濱口秀司が語る、イノベーションを生み出す「ビジネスデザイン」とは? 【前編】

アイデアとロジックの両立の変遷

濱口:当然、考えています。例えば、簡素化と詳細化を行うタイミング、分析に偏らずに直感の使いどころなど、常にバランスが取れるようにコントロールを利かせています。

——ビジネスデザイナーは、その両立が求められるのでしょうね。

濱口:そう思います。特に経営者とのコミュニケーションでは、ロジックとアイデアの両方が求められます。経営者は機会損失を嫌うため、どんなに素晴らしいアイデアも、それが本当に最善策なのか深く考えます。

例えば、マッキンゼーのような論理性が高い組織は、事業分析に抜けがないため、経営者からすると安心できます。しかしアイデアがないため「それで、何をしたらいいの?」と具体性に欠けてしまう。ですから、面白いアイデアと、それを説明するロジックの両方がないといけないのです。

——ビジネスデザインの領域には、一見対立する能力をカバーできる“ふり幅”が必要になるということですね。

濱口:そうです。アイデアとロジックという2つの素養を、個人で持つ必要があります。1990年代、マッキンゼーが大量にデザイナーを雇ったことがありました。クリエイティブを重視し始めたわけです。しかし21世紀に入る前に、そのデザイナーを大量放出した。

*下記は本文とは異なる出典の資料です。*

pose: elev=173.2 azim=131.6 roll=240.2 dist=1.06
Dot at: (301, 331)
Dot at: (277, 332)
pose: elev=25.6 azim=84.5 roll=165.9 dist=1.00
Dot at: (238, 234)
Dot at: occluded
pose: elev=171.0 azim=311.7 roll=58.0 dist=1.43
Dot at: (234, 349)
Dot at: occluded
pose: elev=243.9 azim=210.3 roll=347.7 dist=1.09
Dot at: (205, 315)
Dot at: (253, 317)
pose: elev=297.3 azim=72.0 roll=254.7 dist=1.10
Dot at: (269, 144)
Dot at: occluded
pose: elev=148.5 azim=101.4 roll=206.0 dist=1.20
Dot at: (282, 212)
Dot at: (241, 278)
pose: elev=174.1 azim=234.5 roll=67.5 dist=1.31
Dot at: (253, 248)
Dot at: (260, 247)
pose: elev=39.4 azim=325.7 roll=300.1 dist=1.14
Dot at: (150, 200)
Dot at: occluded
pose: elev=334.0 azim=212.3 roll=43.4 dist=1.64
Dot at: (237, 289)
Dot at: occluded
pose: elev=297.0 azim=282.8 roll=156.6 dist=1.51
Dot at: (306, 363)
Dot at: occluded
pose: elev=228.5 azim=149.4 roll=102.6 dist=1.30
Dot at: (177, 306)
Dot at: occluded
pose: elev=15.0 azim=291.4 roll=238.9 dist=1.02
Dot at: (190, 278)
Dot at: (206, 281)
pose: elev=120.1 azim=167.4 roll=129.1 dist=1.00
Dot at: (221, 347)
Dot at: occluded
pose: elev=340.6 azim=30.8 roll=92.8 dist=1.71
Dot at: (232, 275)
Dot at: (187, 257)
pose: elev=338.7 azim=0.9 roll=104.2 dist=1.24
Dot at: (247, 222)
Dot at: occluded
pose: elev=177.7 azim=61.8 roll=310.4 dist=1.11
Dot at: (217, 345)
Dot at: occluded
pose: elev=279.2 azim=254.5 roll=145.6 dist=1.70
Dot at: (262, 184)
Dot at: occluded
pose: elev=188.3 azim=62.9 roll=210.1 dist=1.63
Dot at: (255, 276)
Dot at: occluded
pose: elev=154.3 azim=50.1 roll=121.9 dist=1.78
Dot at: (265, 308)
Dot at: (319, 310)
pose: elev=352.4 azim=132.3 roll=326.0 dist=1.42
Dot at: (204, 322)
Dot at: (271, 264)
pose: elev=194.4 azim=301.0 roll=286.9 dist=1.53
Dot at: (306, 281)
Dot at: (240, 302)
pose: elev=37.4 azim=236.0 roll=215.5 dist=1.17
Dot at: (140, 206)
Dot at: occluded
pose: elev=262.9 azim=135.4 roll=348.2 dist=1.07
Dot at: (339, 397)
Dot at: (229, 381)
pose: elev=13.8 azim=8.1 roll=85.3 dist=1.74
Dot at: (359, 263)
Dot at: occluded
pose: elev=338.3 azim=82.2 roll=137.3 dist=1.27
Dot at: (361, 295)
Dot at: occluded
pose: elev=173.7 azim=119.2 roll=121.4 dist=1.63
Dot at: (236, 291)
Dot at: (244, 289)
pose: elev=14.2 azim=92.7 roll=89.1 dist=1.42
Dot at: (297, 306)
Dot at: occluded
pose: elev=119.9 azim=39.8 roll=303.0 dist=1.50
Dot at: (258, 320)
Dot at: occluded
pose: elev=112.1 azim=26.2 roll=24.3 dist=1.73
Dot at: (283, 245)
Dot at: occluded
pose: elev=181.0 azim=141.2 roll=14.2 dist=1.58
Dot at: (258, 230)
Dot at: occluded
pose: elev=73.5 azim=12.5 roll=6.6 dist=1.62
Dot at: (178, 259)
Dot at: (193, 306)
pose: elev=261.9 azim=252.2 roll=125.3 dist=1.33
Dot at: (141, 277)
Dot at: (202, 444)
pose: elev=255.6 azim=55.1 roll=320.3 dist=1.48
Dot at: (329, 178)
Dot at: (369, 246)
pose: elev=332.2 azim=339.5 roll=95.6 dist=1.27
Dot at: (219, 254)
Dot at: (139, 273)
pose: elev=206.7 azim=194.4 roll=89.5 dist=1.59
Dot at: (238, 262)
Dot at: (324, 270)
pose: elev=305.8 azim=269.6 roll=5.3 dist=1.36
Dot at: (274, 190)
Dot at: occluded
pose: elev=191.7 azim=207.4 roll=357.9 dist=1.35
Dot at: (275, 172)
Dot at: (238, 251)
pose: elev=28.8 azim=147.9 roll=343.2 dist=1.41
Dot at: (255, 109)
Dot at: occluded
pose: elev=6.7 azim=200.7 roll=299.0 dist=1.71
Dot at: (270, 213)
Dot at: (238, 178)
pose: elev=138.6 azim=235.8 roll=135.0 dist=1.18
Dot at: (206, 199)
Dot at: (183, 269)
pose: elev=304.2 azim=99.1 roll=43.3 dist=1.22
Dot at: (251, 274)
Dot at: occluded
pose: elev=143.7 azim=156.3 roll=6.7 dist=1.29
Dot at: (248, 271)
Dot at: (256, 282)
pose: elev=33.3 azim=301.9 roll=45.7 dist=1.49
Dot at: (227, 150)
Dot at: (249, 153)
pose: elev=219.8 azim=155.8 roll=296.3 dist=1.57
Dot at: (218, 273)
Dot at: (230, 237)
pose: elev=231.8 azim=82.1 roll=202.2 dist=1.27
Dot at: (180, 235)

なぜなら、使いこなせなかったためです。僕はこれを「ファーストアテンプト(1回目の挑戦)」と呼んでいます。

「セカンドアテンプト」は、2000年代初頭に起きました。世界的に有名なシナリオプランニング会社「GBN(グローバル・ビジネスネットワーク)」や、元デザイン会社でイノベーション分析が有名な企業「ダブリン」などを、書籍『競争優位の戦略』の著者マイケル・ポーター氏らがつくったモニターグループが買収したのです。「ファーストアテンプト」の反省から、個人ではなく組織ごと能力を吸収する発想です。しかし、これも失敗しました。どうデザインを組織に組み込むのか、プランニングできていかなったためです。

その後に、「サードアテンプト」が起こりました。舞台は「ビジネスデザイン」という言葉の生みの親であるロジャー・マーティン氏の「ロッドマンスクール」でした。論理的組織にクリエイティブな人や組織の統合に失敗したのであれば、一人の頭の中に理論とクリエイティブを住まわせるのが、一番良いと導き出しました。そしてビジネススクールでありながら、デザインコースを必修科目にしました。結果は大成功で、多くの卒業生が活躍しています。これがデザインビジネス業界の変遷です。